Coach’s translation: Draft a spine (jungle + roam + mid) that forces fair fights on your timings, then select Gold and EXP to match scaling needs + weak-side duties.
Systems You Can Steal: 12 Practical Frameworks
- Lane Goal Sheets (per 3 minutes): CS targets, wave states, ward placements, and roam windows.
- 2-Phase Engage Plan: Phase A to drain tools; Phase B (conceal) for the real commit.
- Objective Accounting: Track Smite/CD, enemy ultimates, and TP for each river contest.
- Gold Lane Insurance: Always draft one tool that converts peel into DPS uptime.
- EXP Lane Pivots: Decide pre-match if EXP is weak-side or breaker; draft accordingly.

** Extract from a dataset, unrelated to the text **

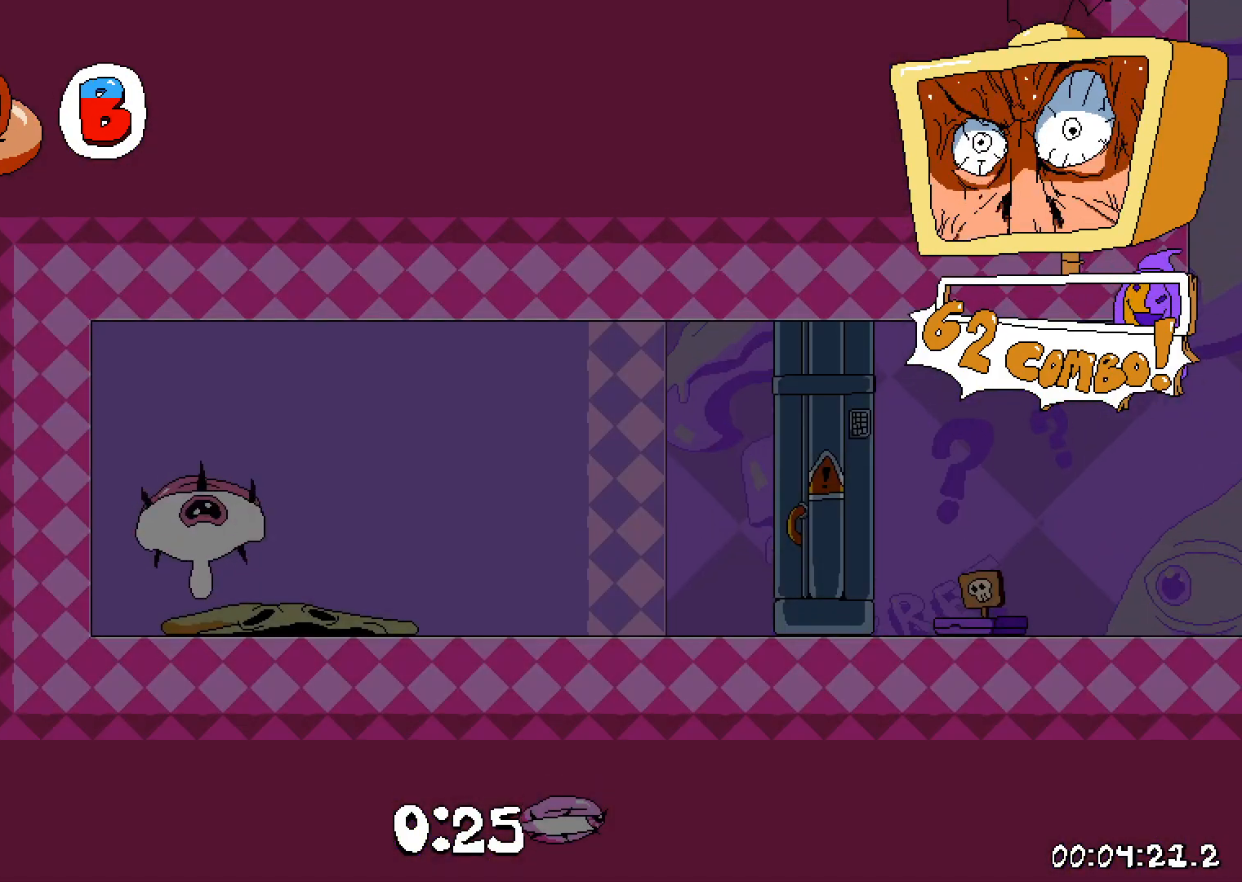
{"keys": ["dash", "right"], "events": [[200, "right", "down"], [267, "dash", "down"]]}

- Roam Gears: Label games as E (engage) or P (peel) and evaluate between objectives.
- Macro KPIs: First two turtles contested without 0–2 deaths; first lord before 14:00 when comp allows.
- Vision Chains: Ward → deny → re-ward. Never contest with single-layered vision.
- Tempo Tax: Even losing lanes can tax enemy rotations—shove+disappear to buy river seconds.
- Error Heatmaps: Tag where throws happen (tri-brushes, pixel brushes, mid-river); plan sweeps.
- Cooldown Calendars: Pre-call next fight window tied to your key ults and item spikes.
- Review Cadence: 20-minute VODs with 3 timestamps: first contest, first throw, closeout sequence.
Player-Level Drills (Ranked Stacks & Amateur Teams)
- Gold Lane “No-Flash Hold”: Practice surviving ganks with only peel timings and wave management.
- Jungle “Quiet Wins”: Path for camps + crab without deaths for 6 minutes while maintaining prio access.
- Mid “Escort & Evacuate”: Push, escort vision to wing, evacuate without dying; repeat thrice pre-lord.
- Roam “Two-Gear” Scrims: Run identical comp twice; one scrim pure engage, second scrim pure peel.
- EXP “TP to Towers” Drill: TP only to convert fights into structures; never to save doomed 3v1s.
Data & Integrity: The Professional Layer
- Event data sharing across teams improves overall level; central integrity education reduces risk of match-fixing and protects the league product. (Frameworks many regions now adopt as standard best practice.)
Legacy and What’s Next
As world champions, Fnatic ONIC’s chosen M6 Champion Skin was Joy—a nod to the hero’s high-tempo, high-impact playmaking that defined parts of the meta and reminded everyone that mobility plus coordinated CC is devastating when piloted cleanly.
Bigger picture: Their blueprint—clear lanes, disciplined jungle, deliberate roam gears, and ruthless objective math—will remain teachable and transferable even as heroes shift.
Quick Reference: Fnatic ONIC’s “Five Absolutes”
- Win draft in purpose, not popularity.
- Turn mid prio into river laws.
- Treat Gold as a living win condition.
- Make EXP the map’s shock absorber.
- Fight in two phases—drain, then decide.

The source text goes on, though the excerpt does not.